We all know that climate and humanity and life are inextricably linked. And someday we’re going to go to Mars. And it’s important also for us to understand its hazards. So this luminescence dating technique is interesting. We use it to date actually pottery, this is a piece of pottery. They extract a piece of quartz from that. They use the luminescence dating technique and we know when that pottery was last exposed to sunlight. Well, who made that pottery? What were early humans like? Things like this. It opens that up. So the problem is on Mars, it doesn’t have any quartz. The luminescence dating technique is really set up for quartz.
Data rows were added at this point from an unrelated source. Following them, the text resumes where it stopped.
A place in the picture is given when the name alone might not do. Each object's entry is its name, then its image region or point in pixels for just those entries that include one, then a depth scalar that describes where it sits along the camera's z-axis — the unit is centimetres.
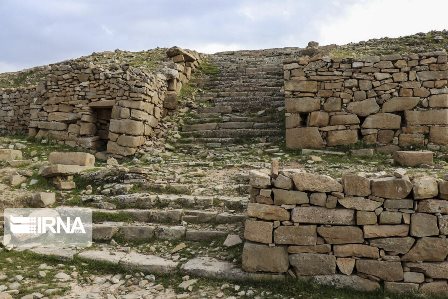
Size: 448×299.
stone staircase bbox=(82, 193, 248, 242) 616
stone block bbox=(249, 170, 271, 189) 520
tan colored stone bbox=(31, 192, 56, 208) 682
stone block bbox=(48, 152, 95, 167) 866
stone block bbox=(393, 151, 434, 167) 788
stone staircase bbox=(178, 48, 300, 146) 1089
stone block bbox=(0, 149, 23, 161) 930
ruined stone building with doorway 1036
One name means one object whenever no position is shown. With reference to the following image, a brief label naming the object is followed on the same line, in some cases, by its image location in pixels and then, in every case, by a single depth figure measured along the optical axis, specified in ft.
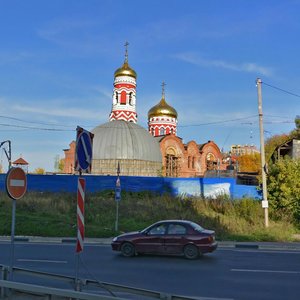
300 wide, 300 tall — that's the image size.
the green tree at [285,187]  83.98
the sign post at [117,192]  68.18
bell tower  226.99
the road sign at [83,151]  24.11
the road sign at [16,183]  25.03
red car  46.32
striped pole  24.04
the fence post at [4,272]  25.25
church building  179.73
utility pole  73.46
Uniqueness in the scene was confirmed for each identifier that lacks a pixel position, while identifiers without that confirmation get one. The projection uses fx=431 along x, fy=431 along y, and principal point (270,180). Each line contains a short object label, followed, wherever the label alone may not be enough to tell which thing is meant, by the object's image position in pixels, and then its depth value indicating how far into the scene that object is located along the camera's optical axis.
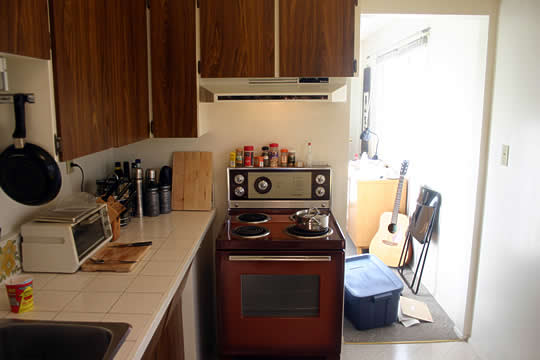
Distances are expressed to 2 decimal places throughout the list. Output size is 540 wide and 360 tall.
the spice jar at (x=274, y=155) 2.68
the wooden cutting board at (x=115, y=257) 1.70
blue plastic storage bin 2.91
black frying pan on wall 1.28
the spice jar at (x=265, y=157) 2.69
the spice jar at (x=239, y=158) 2.68
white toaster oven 1.64
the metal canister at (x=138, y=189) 2.39
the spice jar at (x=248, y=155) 2.67
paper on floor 3.09
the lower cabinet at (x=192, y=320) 1.64
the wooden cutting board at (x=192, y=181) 2.65
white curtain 3.77
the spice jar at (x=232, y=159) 2.67
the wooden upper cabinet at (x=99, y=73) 1.38
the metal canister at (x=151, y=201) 2.45
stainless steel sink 1.27
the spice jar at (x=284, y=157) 2.70
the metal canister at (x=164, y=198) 2.52
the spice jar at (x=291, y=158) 2.71
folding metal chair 3.31
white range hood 2.40
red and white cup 1.34
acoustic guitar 3.85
Instead, we have this rock type called basalt on Mars. You may see it in Hawaii. Mars is almost, it has quite a bit of this basalt rock and so what In-Time needs to do is to really expand the applications.
And it would be really helpful for us on Earth if it did so. There might be some quartz on Mars. Okay, there’s some that’s been detected in some craters, but it’s definitely not there planet wide. So you might also be wondering why? Why do we even have planetary scientists? Why would we ever want to go to Mars? And I’m going to tell you something, you might not know this, but within our lifetime, humans are going to go and live on Mars. And you might think that I’m crazy. You might be like, look, I don’t know what you’re talking about, but this is in the works. People with your adventure level up to level 10, people with money, international space agencies, universities, consortiums are doing this. At the University of Texas, I teach a class in the geology of national parks and the first expedition to Yellowstone, the area of Yellowstone, the 1869 Folsom Peterson Cook Expedition.
They were told, do not go to Yellowstone. It’s certain suicide. Well, let’s flash forward to 2023. Okay, Yellowstone had 4.5 million visitors. So it is innate in us as humans to have this drive for exploration. I’ll admit us as geologists, listen, we’ve scoured the planet, we work on all continents. We examine these rocks in incredible detail, but so do you. You go on your YouTube, you type in anywhere you want to go, you can be and visit that culture and visit that place. At some point we’re going to get bored of it. And that time is now. And people are, this is definitely in the works. People are going to, in our lifetimes, set up camp and leave and go to Mars. And really, as a scientist and a geologist, I’m inspired by that vision and I’m really humbled that I could be part of what I consider humanity’s next great adventure.